Police have executed search warrants as part of a major national operation to crack down on GST fraud.
The warrants this week in relation to five suspected offenders in Sydney followed raids against 19 people last month in NSW, Victoria, Tasmania, SA, WA, and Queensland as part of Operation Protego.
The Australian Tax Office-led serious financial crime task force has taken various forms of action in relation to 40,000 people suspected of being involved in GST fraud.
ATO deputy commissioner and task force chief Will Day said the agency had zero tolerance for fraud and was pursuing people suspected of inventing fake businesses to claim false refunds.
“We know who has lodged a BAS and who has created a fake business,” he said.
“If you think you won’t be caught, think again. As we continue to take action against those involved, your name could be next on our list, and you could face severe consequences, including jail.”
As part of Operation Protego, the task force is also progressively sharing information relating to all individuals identified as participating in this fraud, with the details of around 29,000 individuals provided to the Australian Criminal Intelligence Commission so far.

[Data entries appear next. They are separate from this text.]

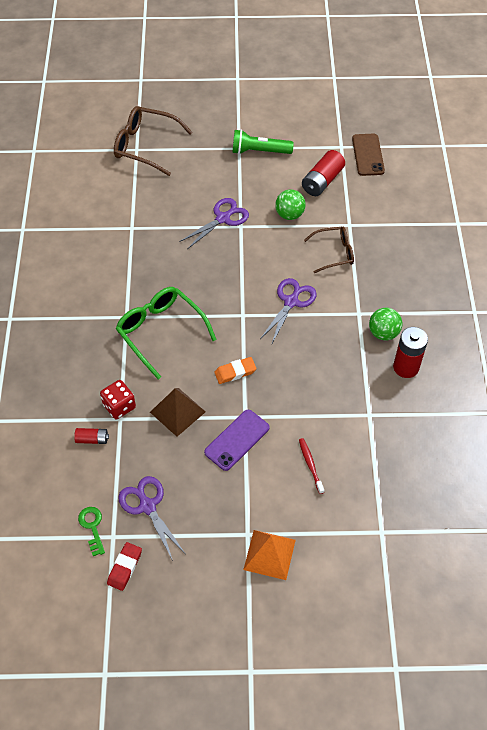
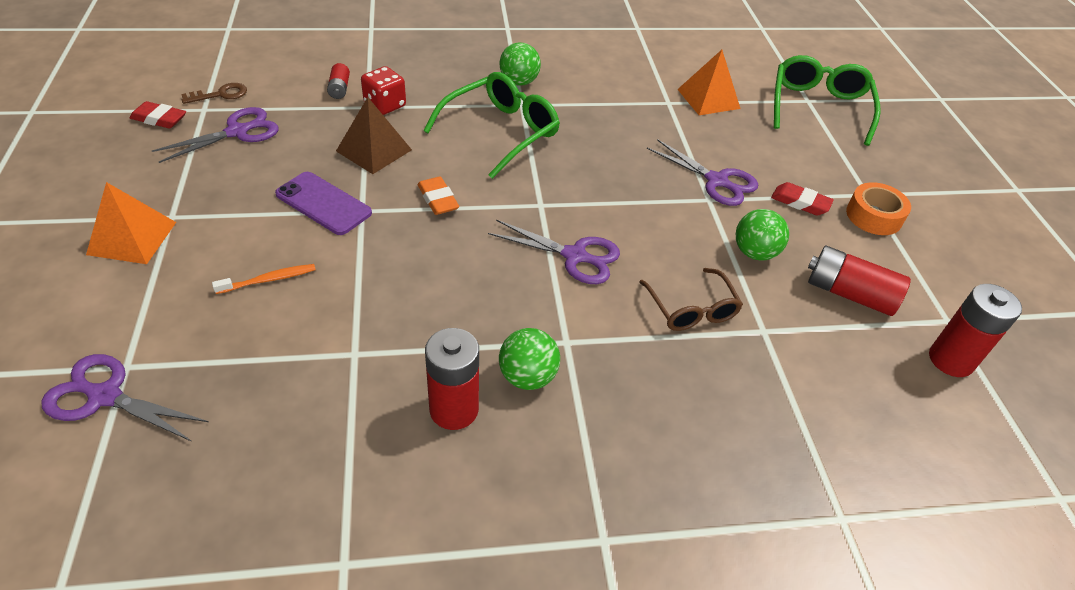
camera: 80 degrees right, 10 degrees down
green key [78,507,105,556] -> brown key [181,83,247,104]
brown glasses [114,106,193,176] -> green glasses [774,55,881,146]
green flashlight [232,130,294,154] -> orange tape [846,182,911,235]
red toothbrush [299,438,324,494] -> orange toothbrush [212,264,316,294]
brown phone [352,134,385,176] -> red battery [929,284,1022,377]
none -> purple scissors [41,354,209,442]
none -> green ball [500,42,541,86]
none -> orange pyramid [677,50,741,115]
none -> red eraser [771,182,834,216]

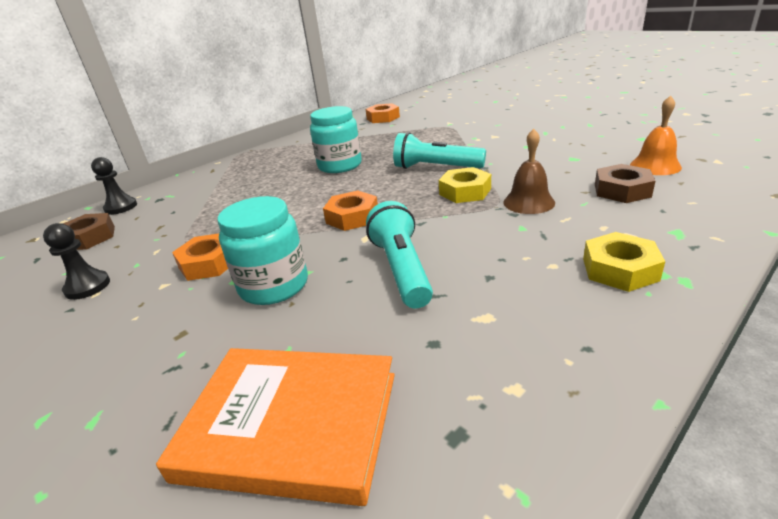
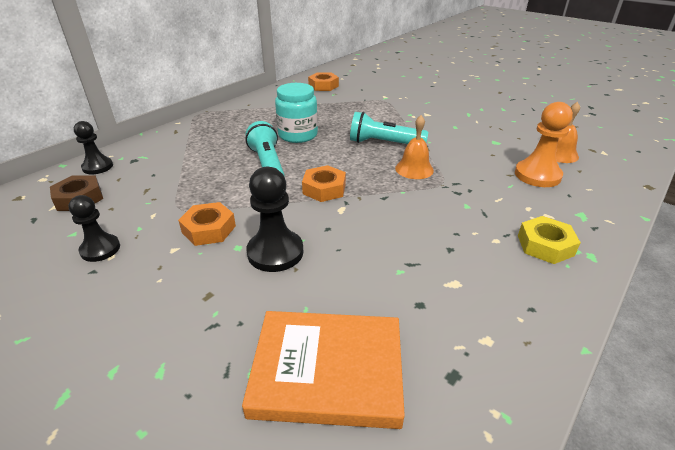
camera: 10 degrees left, 5 degrees up
turquoise jar [217,196,308,305] -> black pawn [247,167,304,272]
turquoise flashlight [366,201,433,309] -> turquoise flashlight moved to [246,121,285,177]
yellow nut [439,167,491,203] -> orange bell [395,115,434,179]
brown bell [504,129,555,214] -> none
brown nut [595,164,655,203] -> orange pawn [515,102,573,187]

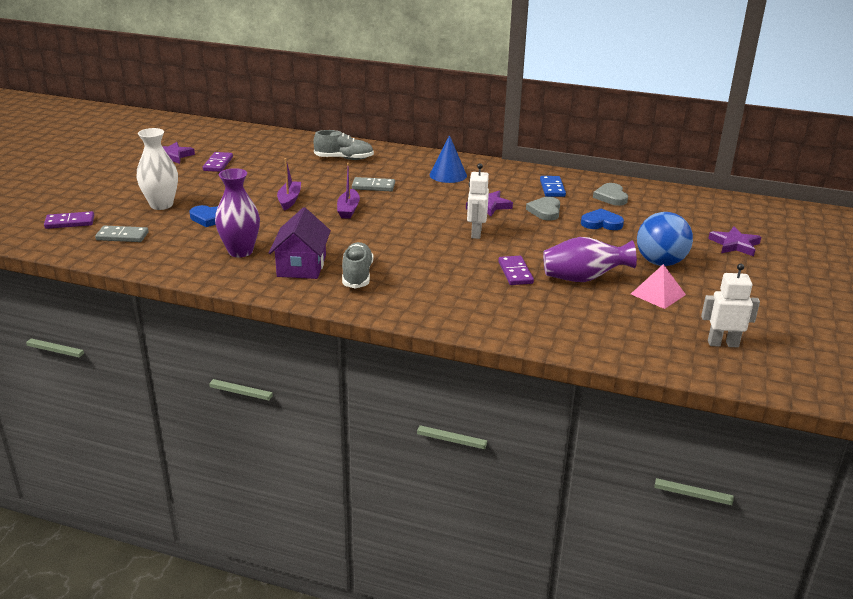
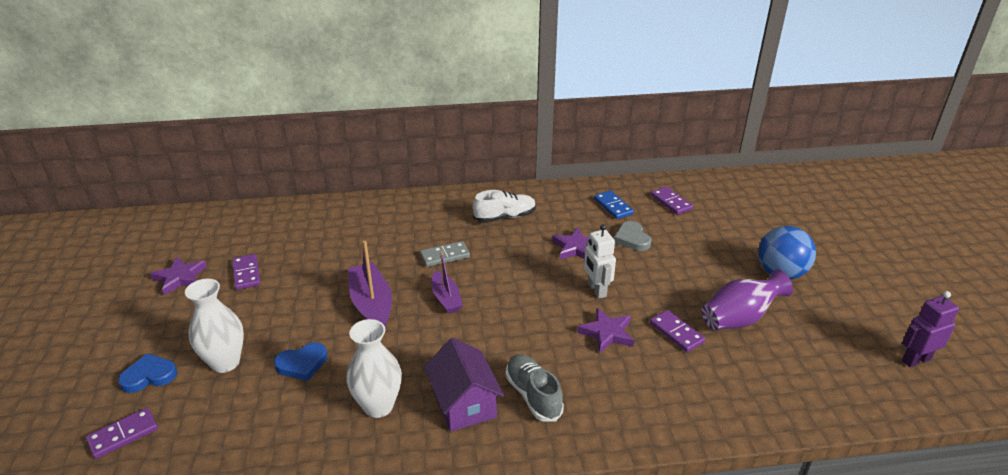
camera: 25 degrees left, 5 degrees up
grey domino [95,226,149,242] -> none
purple vase [215,168,260,257] -> white vase [346,319,402,418]
purple boat [277,158,301,211] -> purple boat [348,241,392,326], size x1.57
grey shoe [313,130,374,160] -> none
blue cone [430,135,467,183] -> white shoe [473,190,536,223]
blue heart [581,208,624,230] -> blue heart moved to [118,353,177,393]
grey heart [593,183,628,206] -> purple domino [651,186,693,215]
pink pyramid [631,264,686,309] -> none
white robot [701,264,760,348] -> purple robot [902,291,959,367]
purple star [708,227,761,256] -> purple star moved to [577,308,634,353]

The ATO announced in May that investigations were under way in relation to Operation Protego.
It estimates sophisticated data analysis, modelling and other action has resulted in the ATO stopping over $1 billion in fraudulent refunds being issued.
Mr Day said social media often played a role in the fraud, including some people falsely claiming to be financial advisers.
“We’ve also had reports of people offering to buy and sell myGov (federal government online services platform) details in order to access these refunds,” Mr Day said.
Anyone who suspects their identity has been compromised can contact 1800 467 033 for assistance.
Reports of tax crime can be made to the Tax Integrity Centre on 1800 060 062 and anyone seeking to turn themselves in to authorities – rather than await even tougher consequences – can contact 1300 130 017.